> TASK DETAILS
Transcribe exactly the lines that fall between the one holding "left front paw: (464, 242)" and the one holding "left front paw: (72, 345)", inclusive, from the entries below.

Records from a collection
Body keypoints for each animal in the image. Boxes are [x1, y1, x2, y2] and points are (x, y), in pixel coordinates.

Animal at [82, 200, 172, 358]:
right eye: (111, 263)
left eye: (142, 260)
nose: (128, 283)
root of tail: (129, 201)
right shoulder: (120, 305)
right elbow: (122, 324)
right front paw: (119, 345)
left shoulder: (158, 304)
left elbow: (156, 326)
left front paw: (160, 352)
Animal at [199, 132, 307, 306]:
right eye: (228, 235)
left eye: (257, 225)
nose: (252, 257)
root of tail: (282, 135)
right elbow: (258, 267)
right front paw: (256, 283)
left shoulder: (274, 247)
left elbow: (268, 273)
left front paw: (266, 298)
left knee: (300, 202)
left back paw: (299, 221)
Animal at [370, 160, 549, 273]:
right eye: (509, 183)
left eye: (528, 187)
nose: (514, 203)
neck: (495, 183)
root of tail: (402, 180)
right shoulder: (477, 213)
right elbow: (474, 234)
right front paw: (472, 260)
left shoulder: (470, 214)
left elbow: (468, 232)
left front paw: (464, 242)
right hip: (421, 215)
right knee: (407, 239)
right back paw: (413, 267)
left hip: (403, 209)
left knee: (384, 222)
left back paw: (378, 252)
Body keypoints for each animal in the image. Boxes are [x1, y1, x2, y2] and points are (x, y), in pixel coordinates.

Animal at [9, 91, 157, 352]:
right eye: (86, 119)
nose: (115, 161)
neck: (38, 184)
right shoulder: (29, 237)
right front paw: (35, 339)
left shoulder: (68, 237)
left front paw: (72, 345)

---

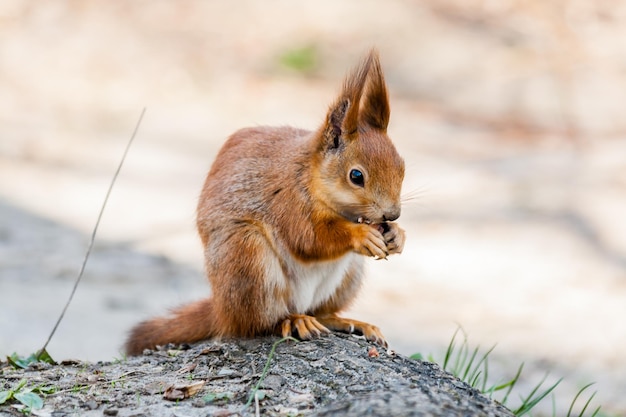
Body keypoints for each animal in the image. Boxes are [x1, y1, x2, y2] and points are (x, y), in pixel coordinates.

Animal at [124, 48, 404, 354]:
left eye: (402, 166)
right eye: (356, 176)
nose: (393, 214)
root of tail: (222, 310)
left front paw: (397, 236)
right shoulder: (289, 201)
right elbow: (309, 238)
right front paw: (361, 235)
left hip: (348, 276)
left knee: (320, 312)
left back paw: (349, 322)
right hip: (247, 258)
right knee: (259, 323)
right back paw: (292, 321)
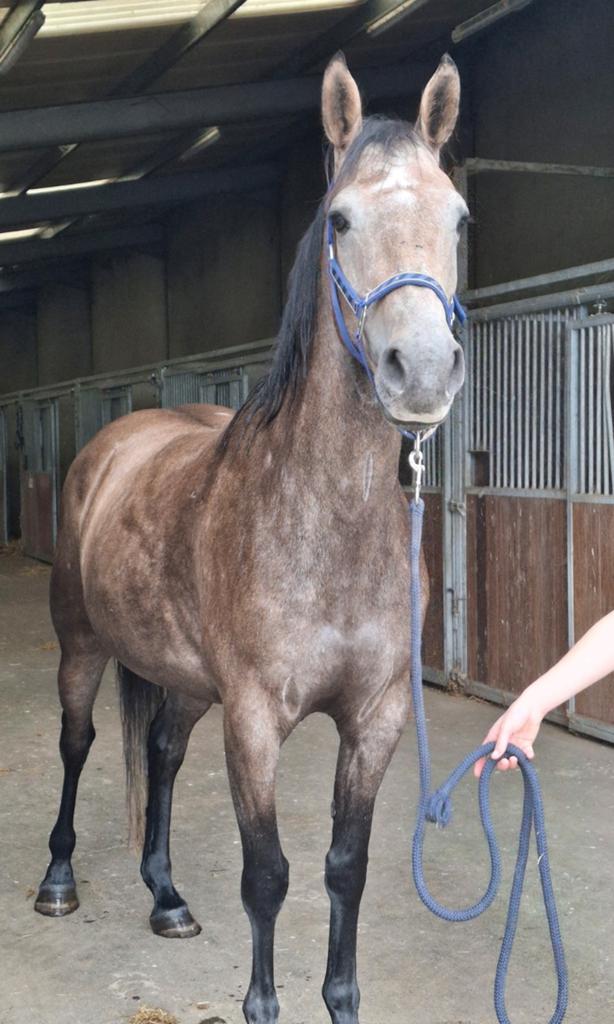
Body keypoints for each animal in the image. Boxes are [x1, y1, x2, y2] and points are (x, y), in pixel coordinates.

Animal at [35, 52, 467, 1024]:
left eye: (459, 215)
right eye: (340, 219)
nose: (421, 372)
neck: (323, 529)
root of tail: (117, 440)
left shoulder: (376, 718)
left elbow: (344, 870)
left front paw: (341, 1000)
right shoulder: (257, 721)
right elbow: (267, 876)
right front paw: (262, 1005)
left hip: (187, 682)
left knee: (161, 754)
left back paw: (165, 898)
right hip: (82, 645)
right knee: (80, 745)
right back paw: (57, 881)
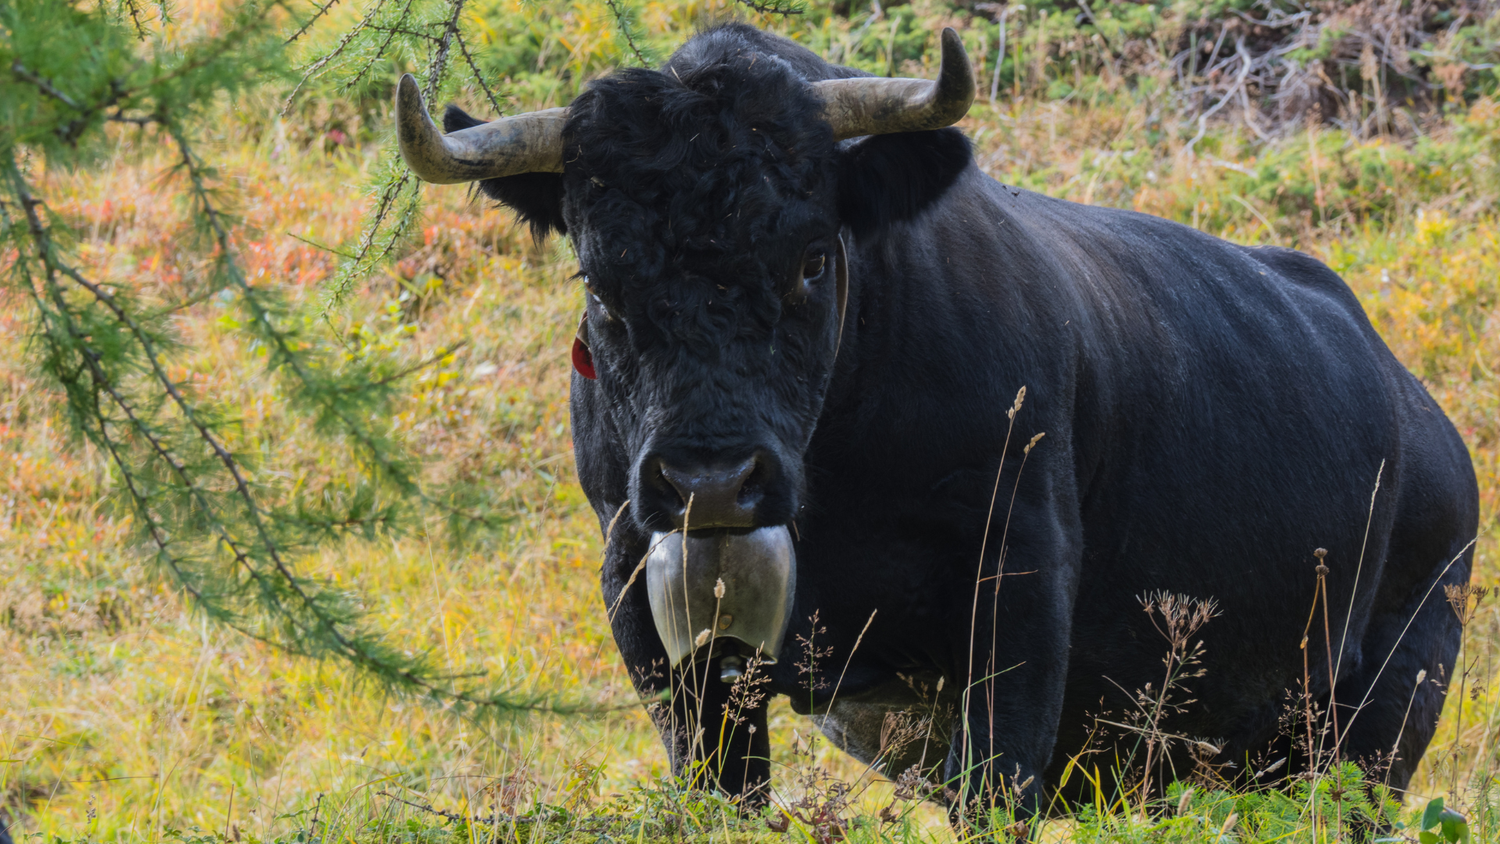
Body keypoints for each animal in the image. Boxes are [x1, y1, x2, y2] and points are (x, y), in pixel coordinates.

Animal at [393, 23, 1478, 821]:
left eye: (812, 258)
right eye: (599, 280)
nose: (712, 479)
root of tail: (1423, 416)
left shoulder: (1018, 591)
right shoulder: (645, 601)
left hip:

> TASK SOLUTION
left front paw: (464, 242)
right hip: (421, 215)
right knee: (407, 239)
right back paw: (413, 267)
left hip: (403, 209)
left knee: (384, 222)
left back paw: (378, 252)
Body keypoints for each animal in the image. Boxes are [x1, y1, x2, y2] and points are (x, y), in pixel coordinates.

Animal at [9, 91, 157, 352]:
right eye: (86, 119)
nose: (115, 161)
neck: (38, 184)
right shoulder: (29, 237)
right front paw: (35, 339)
left shoulder: (68, 237)
left front paw: (72, 345)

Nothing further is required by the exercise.